§ WORK TO BE COMPLETED: Count the lines below that contain the string "attention", treating case as significant. Reply with the number alone.

§ Recorded data:
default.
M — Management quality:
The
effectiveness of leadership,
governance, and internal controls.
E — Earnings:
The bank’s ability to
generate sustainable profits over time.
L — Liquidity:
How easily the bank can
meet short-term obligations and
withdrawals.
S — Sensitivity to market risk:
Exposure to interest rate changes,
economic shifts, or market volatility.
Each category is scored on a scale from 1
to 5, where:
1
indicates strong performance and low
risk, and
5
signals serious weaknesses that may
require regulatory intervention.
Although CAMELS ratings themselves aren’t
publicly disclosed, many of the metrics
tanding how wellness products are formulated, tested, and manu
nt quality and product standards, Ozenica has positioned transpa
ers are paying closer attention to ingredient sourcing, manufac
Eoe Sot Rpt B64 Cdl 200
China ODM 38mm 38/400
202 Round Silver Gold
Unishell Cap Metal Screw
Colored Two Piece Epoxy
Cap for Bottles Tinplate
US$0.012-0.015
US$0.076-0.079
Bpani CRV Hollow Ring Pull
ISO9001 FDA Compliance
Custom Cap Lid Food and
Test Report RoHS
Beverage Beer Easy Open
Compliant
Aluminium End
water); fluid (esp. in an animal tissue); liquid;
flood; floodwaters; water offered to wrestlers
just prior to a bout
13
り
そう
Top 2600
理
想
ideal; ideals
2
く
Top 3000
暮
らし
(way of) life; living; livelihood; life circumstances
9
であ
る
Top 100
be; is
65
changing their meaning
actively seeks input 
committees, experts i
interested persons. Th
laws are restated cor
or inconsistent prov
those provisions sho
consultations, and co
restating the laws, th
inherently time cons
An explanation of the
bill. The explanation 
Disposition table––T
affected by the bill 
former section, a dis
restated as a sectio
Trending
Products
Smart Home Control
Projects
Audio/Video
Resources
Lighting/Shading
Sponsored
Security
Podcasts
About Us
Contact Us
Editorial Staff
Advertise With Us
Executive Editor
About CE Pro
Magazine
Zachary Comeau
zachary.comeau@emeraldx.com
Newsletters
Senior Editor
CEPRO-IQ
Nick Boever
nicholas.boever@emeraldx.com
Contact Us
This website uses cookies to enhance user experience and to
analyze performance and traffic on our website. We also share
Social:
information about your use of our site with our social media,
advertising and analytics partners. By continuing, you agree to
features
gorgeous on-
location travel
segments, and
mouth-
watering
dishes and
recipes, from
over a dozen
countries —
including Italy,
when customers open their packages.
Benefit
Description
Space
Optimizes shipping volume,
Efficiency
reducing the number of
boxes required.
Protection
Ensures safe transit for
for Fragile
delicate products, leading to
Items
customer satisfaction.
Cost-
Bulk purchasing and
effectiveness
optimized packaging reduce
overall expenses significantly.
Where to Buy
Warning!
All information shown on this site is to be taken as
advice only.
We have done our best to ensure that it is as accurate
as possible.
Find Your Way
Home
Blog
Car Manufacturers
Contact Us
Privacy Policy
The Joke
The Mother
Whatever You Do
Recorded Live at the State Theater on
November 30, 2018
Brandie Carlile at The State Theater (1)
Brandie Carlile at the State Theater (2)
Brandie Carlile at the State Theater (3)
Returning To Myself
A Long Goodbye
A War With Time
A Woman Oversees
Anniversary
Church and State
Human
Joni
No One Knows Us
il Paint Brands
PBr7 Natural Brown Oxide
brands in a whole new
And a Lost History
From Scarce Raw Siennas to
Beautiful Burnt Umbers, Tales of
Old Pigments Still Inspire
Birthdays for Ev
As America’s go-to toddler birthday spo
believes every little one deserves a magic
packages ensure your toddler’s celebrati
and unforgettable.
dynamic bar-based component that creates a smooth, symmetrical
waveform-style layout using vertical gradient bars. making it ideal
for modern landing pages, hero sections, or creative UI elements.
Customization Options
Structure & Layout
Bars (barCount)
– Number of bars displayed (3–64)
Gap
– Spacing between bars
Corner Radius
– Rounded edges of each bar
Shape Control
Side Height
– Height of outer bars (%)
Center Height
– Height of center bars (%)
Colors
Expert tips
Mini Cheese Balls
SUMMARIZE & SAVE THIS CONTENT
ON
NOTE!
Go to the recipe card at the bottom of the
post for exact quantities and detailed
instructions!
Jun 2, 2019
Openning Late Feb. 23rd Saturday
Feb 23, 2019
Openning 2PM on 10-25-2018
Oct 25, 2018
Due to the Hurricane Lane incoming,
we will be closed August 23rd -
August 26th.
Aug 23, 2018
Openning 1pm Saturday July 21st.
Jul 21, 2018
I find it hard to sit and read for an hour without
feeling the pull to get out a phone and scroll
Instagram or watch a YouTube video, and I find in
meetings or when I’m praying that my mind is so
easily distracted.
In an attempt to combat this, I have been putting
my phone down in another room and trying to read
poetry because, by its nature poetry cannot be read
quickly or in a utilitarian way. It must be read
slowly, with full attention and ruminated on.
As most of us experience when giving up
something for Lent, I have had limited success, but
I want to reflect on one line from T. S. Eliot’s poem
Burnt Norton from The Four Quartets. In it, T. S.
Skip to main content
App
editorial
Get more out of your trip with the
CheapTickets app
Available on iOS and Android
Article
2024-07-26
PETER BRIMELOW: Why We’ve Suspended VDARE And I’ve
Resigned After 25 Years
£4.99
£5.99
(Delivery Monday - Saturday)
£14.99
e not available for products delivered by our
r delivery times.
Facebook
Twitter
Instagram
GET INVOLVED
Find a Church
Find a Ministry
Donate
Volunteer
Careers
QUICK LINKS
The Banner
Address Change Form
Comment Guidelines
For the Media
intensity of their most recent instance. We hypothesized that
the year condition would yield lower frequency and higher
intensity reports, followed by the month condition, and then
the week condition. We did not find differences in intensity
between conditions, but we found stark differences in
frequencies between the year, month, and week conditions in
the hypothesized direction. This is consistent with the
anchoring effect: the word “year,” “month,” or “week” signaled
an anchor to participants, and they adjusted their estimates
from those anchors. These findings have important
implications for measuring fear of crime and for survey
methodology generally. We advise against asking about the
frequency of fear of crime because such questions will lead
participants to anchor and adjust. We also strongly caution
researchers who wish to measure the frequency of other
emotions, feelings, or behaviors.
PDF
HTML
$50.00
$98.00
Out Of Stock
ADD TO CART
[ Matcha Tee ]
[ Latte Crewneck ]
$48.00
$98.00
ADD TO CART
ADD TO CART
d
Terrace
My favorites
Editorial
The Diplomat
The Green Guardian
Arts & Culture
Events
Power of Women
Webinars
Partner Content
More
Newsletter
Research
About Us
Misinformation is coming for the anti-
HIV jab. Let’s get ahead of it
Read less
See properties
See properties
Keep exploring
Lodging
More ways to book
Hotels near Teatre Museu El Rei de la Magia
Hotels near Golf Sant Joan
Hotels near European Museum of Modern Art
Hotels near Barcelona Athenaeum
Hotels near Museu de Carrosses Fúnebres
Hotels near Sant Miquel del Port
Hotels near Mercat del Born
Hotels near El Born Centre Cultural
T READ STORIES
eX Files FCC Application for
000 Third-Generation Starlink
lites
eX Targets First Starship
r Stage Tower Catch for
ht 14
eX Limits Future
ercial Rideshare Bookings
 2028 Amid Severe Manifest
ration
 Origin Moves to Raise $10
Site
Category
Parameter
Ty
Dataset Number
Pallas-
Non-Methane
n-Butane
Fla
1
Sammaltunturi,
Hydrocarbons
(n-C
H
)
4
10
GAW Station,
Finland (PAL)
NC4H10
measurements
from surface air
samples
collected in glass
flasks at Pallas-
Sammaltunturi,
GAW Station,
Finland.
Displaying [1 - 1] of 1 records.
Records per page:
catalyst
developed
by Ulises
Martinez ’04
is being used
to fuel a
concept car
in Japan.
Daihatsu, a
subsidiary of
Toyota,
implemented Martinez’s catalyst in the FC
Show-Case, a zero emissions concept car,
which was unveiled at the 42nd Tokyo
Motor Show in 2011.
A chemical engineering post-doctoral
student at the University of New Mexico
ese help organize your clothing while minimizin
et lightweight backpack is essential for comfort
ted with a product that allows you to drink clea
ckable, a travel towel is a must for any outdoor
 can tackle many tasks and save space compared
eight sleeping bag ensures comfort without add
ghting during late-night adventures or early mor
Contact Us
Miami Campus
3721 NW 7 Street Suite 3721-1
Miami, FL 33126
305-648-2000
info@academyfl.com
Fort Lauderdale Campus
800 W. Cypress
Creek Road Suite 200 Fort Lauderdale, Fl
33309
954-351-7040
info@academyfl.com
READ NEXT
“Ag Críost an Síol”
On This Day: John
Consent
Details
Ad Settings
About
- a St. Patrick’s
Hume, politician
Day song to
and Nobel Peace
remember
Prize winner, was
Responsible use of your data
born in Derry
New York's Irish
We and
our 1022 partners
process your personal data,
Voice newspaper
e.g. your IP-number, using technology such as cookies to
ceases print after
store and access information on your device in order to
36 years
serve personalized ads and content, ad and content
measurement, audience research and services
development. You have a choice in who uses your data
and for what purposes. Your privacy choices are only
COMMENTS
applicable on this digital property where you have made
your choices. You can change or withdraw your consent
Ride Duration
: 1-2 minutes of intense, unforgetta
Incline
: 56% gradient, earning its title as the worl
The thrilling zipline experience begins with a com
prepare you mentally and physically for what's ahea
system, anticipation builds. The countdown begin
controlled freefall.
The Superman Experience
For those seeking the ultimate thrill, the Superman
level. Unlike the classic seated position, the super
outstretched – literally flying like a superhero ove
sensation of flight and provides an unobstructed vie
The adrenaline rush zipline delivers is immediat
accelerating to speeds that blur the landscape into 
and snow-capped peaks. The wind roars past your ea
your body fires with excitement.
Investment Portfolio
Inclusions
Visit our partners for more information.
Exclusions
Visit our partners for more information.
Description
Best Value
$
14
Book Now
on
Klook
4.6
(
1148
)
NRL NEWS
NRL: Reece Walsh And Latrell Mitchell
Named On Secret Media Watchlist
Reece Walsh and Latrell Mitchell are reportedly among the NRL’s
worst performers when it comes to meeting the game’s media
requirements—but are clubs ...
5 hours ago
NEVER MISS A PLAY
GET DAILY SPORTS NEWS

§ REPLY: 2